Here’s hoping that we see more of Cyborg with the Titans during “Rebirth.”
Essential Reading: “JLA/Titans: The Technis Imperative”
He’s been many things: circus acrobat, sidekick, savior to the downtrodden, spy, hero, and Titan.
The original teen sidekick, and perhaps the oldest legacy DCU character on this list, it shouldn’t come as a surprise that Dick Grayson — the original Robin, who for a time was actually Batman, and is better known as Nightwing — tops this list. Dick Grayson will always be the Titans’ leader, regardless of what team he’s on. In fact, Dick took on the mantle of Nightwing during “The Judas Contract,” paying homage to both Batman and Superman.
During his time as leader of the Titans, he even had a falling-out with Batman. While the two would eventually mend their ties, Nightwing’s only family were the Titans for quite some time, leading to a much stronger bond than one might expect. He nearly married Starfire, led the Titans through some incredible adventures, and eventually struck off on his own to defend Bludhaven as the city’s costumed vigilante (and later served as Batman for a time).

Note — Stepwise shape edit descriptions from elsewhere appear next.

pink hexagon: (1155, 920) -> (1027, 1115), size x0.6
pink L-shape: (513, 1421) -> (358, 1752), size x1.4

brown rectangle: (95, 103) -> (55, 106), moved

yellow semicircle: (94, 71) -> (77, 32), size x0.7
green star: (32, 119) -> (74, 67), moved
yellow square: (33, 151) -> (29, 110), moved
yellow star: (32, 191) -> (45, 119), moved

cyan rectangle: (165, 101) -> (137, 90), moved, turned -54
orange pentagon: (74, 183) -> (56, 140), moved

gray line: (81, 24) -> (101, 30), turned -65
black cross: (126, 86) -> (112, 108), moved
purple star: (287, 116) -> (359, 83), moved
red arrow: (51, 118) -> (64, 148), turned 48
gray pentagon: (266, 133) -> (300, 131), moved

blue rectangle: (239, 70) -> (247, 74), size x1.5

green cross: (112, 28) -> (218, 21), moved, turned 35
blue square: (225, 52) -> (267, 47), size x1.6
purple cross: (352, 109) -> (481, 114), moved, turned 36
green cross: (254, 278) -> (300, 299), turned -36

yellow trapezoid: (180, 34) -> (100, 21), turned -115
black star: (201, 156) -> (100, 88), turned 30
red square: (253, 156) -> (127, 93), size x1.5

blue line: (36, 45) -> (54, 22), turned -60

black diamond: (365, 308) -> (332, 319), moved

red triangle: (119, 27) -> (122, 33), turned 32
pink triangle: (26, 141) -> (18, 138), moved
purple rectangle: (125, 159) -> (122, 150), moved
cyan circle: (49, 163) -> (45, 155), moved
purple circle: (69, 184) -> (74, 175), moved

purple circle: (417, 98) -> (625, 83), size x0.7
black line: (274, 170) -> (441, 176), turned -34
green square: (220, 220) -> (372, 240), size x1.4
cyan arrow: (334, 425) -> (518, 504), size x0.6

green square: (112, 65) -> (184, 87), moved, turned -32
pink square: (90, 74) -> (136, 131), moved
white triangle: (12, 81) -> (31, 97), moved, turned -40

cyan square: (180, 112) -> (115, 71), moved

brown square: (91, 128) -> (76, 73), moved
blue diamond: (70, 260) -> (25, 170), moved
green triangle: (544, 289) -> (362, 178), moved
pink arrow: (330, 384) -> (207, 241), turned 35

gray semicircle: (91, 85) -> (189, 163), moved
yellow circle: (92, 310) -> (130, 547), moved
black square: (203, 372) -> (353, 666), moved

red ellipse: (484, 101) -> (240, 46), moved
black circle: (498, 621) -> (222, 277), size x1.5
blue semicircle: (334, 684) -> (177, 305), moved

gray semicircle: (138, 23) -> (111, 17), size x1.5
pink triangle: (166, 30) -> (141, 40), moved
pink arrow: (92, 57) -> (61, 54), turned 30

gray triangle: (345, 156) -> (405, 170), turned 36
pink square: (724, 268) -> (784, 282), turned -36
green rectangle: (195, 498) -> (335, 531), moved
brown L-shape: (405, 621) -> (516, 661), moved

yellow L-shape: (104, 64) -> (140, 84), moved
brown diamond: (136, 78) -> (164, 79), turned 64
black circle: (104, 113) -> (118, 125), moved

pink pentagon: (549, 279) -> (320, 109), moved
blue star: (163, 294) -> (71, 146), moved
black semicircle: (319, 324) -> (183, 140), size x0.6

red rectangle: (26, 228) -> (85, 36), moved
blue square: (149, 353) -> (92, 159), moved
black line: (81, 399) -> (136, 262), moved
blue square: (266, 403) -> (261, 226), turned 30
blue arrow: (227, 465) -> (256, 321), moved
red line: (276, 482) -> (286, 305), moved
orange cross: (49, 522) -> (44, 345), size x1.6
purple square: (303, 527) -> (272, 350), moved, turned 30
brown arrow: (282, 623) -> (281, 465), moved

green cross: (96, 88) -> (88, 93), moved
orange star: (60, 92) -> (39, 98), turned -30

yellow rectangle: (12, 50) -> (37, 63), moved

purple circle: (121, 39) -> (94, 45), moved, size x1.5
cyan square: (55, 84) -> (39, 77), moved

His leadership skills, devotion, kindness, and humor from his time as Batman’s pun-cracking sidekick made him the perfect hero to keep the Teen Titans together from their early years through history. It’s no wonder that he’s one of the stars in DC’s “Titans: Rebirth.” There can’t be a Teen Titans without Nightwing, and there’s nobody better to lead the team into the brave new world of “Rebirth” than Dick Grayson.
Essential Reading: “Nightwing” (1996)
Who’s your pick for the greatest Titan of all?